#### Excerpt provided

This approach assumes that we have a bipartisan problem and that Jeffries is the bookend to Trump’s frothing and endless incitements and vulgarities.
To once again ignore my usual reticence, Pape’s suggestion is rather like having Hitler sit down with Anne Frank to iron out their differences. This is not a bipartisan problem. It is, along every dimension, a Republican problem.
It is Republicans who refuse to stem the proliferation of guns in America.
It is Republicans who are complicit in the extra-judicial execution of fishermen in small boats.
It is Republicans who support or passively allow the unchecked violence that resulted in the murders of Renee Good and Alex Pretti.
It is Republicans who slashed aid to starving children resulting in 500,000 small corpses. The cuts to USAID are predicted to cause 14 million deaths by 2030.
It is Republicans who condone the violence against Iran, including the massacre of 167 schoolchildren.
It is Republicans who enable government thugs to drag an 85 year-old woman out of bed and into handcuffs and ankle shackles.
It is Republicans who confirmed angry men and women, like Pete Hegseth, Kash Patel, Kristi Noem and Pam Bondi, to ignore the rule of law and run roughshod over the rights of countless humans, here and abroad.
It is Republicans who assured the deaths of thousands of women by restricting access to reproductive health care.
It is Republicans who deny climate change, thereby creating conditions for catastrophic, deadly weather events and as yet undetermined cataclysmic effects on all of humankind.
It is Republicans who chastise Jimmy Kimmel for a joke, while their dear leader celebrates the death of Robert Mueller by posting, “Good, I’m glad he’s dead.”

########

Exercise requirements
1. According to the opinion piece, how many deaths are the cuts to USAID predicted to cause by 2030?
2. Resume the opinion piece on Republicans, starting after its last sentence.
The records are separate material, unrelated to the opinion piece.

#### Data excerpts

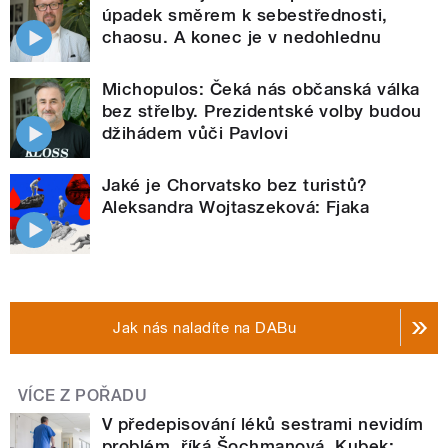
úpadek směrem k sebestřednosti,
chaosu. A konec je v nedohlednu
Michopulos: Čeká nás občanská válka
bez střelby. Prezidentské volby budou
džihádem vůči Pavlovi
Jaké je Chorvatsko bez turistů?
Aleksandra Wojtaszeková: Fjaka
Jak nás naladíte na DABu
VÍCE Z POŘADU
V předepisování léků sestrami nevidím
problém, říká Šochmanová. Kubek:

########
#### Data excerpts

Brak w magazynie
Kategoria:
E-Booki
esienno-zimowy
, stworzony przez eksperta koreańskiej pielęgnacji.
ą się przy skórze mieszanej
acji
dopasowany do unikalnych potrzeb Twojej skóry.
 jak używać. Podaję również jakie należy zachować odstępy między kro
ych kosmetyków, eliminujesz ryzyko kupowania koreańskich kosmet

########
#### Data excerpts

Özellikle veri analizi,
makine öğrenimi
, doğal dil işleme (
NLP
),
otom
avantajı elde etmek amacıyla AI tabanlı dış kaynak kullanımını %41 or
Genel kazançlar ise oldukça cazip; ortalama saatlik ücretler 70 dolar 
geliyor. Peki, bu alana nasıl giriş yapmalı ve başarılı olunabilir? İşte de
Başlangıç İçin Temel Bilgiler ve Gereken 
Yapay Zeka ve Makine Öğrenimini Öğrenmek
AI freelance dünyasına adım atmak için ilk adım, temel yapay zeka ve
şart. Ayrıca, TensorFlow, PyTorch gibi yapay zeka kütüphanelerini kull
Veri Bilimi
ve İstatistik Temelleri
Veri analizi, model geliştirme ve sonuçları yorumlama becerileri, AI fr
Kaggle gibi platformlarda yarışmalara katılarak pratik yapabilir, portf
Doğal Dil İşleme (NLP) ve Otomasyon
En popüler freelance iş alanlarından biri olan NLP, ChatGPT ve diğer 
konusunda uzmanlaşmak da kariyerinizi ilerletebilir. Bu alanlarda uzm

########

Responses by item number
1. 14 million deaths.

2.
I don’t wish for a successful assassination of Trump, especially since it would confer martyr status.. The post-assassination lionization of Charlie Kirk is a case in point. Kirk espoused racist, xenophobic and hateful comments and conspiracy theories and was posthumously honored as a great American.
There are legitimate policy disagreements between our political parties, but I challenge you to cite any Democratic policy that has the direct or indirect effect of harming others.
Cole Allen’s violence arose from empathy. He may be unstable and his actions are not laudable. But they are understandable.
Cole Allen is reportedly a practicing Christian. In pre-rebuttal to those who might find his acts “unChristian,” he wrote:
“I’m not the person raped in a detention camp. I’m not the fisherman executed without trial. I’m not a school kid blown up or a child starved or a teenage girl abused by the many criminals in this administration.
Turning the other cheek when ‘someone else’ is oppressed is not Christian behavior; it is complicity in the oppressor’s crimes.”